Is Tocchet exclusively to blame here? Not really. There’s definitely blood on Danny Briere’s hands for his questionable roster construction and hiring a coach that doesn’t really seem to fit the idea he had in mind when he signed half the roster to long-term deals. But, Tocchet definitely feels like the more immediate barrier between the Flyers and success… or whatever level it is the Flyers could max out at today.
If the 2025-26 season doesn’t get back on track after the Olympic break, will the Flyers fire the coach after one season?
The answer is probably not.
If they fire him they essentially admit they screwed up hiring him, which is a PR nightmare that this front office tries to avoid at all costs. Even if it is the right move, the perception would be that they had no idea what they were doing in the first place and that is something they try avoid. It’s a very state propaganda way to run a hockey team, something that really took hold during the Chuck Fletcher era and hasn’t left during Briere’s run, but, hey, who needs to do the actual right thing when they could just pretend they’re doing the right thing?
Tocchet also has four remaining years on his contract. Even though they’d have no real problem eating that if they wanted to because it falls on the business side and not the salary cap side, historically they choose not to let that kind of money sit in no man’s land. They’d rather pay Tocchet to drive the train off the rail rather than pay him not to. That is certainly a choice.
Though if they keep him, particularly if the 2026 offseason ends up being disappointing, and they go into the 2026-27 season and have similar lackluster on-ice results, then they drift into Ron Hextall/Dave Hakstol territory where Briere may seal his own fate for not cutting ties with the coach.

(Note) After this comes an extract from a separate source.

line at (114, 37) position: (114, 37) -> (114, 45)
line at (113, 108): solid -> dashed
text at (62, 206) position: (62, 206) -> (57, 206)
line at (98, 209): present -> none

The pot is already starting to boil. The clock is starting to tick. Fans are already pissed off. If they end this season on a low note and next season is just more of the same, this time next year there may be a new GM in Philly. The easiest thing Briere can do to save his own ass is to fire Tocchet. Choosing to keep him could be the death knell for the entire front office regime. The ball is very much in Briere’s court to admit they made a mistake and fire Rick Tocchet before the rising angst gets any further out of control. If he doesn’t, whatever comes next is fully deserved.